I remember a guy posting an old handwritten letter on Reddit, just asking for a transcript. And while I agree many people have terrible handwriting that is absolutely undecipherable for anyone but themselves (if at all), this was not the case at all here.
I understand why that would be a problem if someone never learned it or only in passing and never used it again, but it's so weird being able to read something naturally with no effort while others treat it like a mysterious cryptogram.
I guess they have stopped teaching it at some of schools in the United States. The kids that don't know it are really passionate about why they don't need to know it, to the point of calling it stupid. I made some arguments in a post about it a week ago and they're adamant that they don't need and don't want it. Obviously I think people should still learn it, but I don't sit on a school board.
I think cursive is a low priority on a list of increasingly important extracurricular topics.
I was taught how to write cursive before I emigrated to Ireland. When I arrived cursive writing isn't being used in the country. And to be honest, learning cursive is pointless. Like, why? It developed as a pretentious way to write by the elites in the past. We're learning how to write "normal" to start with when we were just starting in school. Then later on we're taught to write in cursive when we could write in more easily legible and readable separated letters. The advent of the computer and emails have made handwriting largely obsolete anyhow.

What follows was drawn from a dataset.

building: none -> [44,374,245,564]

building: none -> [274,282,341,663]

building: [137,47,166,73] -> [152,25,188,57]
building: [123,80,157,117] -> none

I've read an article of a professor lamenting the fact that new generations are not being taught how to write and read cursive. Admonishing who would be able to read old cursive handwritings for historical research and posterity. The professor may feel nostalgic for the old ways, but has it occurred to him that cursive writing is a relic of the past, and reading it could be done by a specialist historian, same way as someone who reads Sumerian cuneiform?

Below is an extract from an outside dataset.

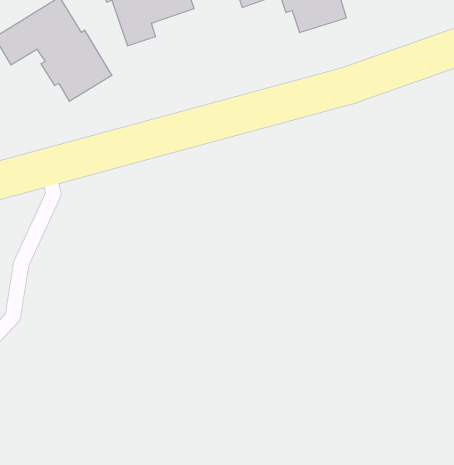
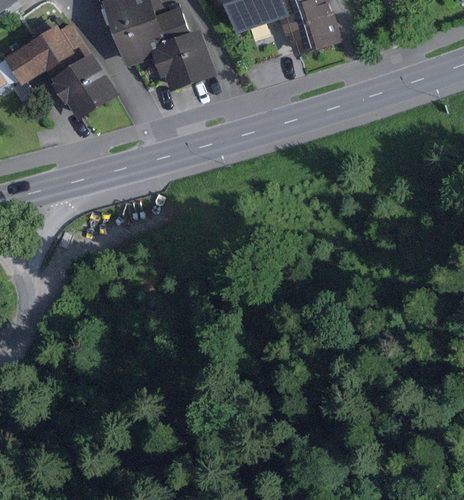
building: none -> [151,28,218,91]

Well one use for cursive is to help dyslexic kids. it makes it easier for them to write and spell
I mean it's an objectively worse writing system. All caps printing is the most legible, and as writing is a form of communication, clarity is paramount.
I'm also very surprised no one has started calling it racist yet because of it's origins and which demographics historically used it. "Linguistic prescriptivism" is racist now, but handwriting is still A okay.